● **What the task asks**
What do the lines say from the start of the entries through the one containing "People often do"? Repeat them exactly.

● **Entries provided**
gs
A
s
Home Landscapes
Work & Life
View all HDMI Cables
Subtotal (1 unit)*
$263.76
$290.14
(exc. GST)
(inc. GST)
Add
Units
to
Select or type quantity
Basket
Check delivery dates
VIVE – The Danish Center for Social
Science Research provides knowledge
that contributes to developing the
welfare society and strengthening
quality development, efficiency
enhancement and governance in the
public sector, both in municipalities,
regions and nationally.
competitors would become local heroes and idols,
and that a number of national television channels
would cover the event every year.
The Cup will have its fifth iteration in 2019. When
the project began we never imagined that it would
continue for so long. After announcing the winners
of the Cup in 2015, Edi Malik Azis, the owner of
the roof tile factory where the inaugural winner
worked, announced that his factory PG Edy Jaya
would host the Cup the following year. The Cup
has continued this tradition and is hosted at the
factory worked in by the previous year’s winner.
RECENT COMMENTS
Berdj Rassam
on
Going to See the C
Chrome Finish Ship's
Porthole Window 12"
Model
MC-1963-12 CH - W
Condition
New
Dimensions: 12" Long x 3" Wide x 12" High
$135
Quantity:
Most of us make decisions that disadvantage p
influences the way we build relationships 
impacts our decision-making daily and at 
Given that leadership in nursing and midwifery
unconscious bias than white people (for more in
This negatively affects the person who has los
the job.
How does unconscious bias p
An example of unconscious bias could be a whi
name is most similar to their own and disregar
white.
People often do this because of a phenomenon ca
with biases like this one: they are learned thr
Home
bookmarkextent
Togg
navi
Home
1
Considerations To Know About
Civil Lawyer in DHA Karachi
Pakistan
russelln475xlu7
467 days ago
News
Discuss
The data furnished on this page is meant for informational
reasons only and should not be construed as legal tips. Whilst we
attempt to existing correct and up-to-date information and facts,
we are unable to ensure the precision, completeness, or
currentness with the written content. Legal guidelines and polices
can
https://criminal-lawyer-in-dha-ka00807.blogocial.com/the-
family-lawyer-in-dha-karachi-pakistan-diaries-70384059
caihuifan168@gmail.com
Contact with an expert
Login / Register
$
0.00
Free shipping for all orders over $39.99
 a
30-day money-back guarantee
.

● **Solution below**
gs
A
s
Home Landscapes
Work & Life
View all HDMI Cables
Subtotal (1 unit)*
$263.76
$290.14
(exc. GST)
(inc. GST)
Add
Units
to
Select or type quantity
Basket
Check delivery dates
VIVE – The Danish Center for Social
Science Research provides knowledge
that contributes to developing the
welfare society and strengthening
quality development, efficiency
enhancement and governance in the
public sector, both in municipalities,
regions and nationally.
competitors would become local heroes and idols,
and that a number of national television channels
would cover the event every year.
The Cup will have its fifth iteration in 2019. When
the project began we never imagined that it would
continue for so long. After announcing the winners
of the Cup in 2015, Edi Malik Azis, the owner of
the roof tile factory where the inaugural winner
worked, announced that his factory PG Edy Jaya
would host the Cup the following year. The Cup
has continued this tradition and is hosted at the
factory worked in by the previous year’s winner.
RECENT COMMENTS
Berdj Rassam
on
Going to See the C
Chrome Finish Ship's
Porthole Window 12"
Model
MC-1963-12 CH - W
Condition
New
Dimensions: 12" Long x 3" Wide x 12" High
$135
Quantity:
Most of us make decisions that disadvantage p
influences the way we build relationships 
impacts our decision-making daily and at 
Given that leadership in nursing and midwifery
unconscious bias than white people (for more in
This negatively affects the person who has los
the job.
How does unconscious bias p
An example of unconscious bias could be a whi
name is most similar to their own and disregar
white.
People often do this because of a phenomenon ca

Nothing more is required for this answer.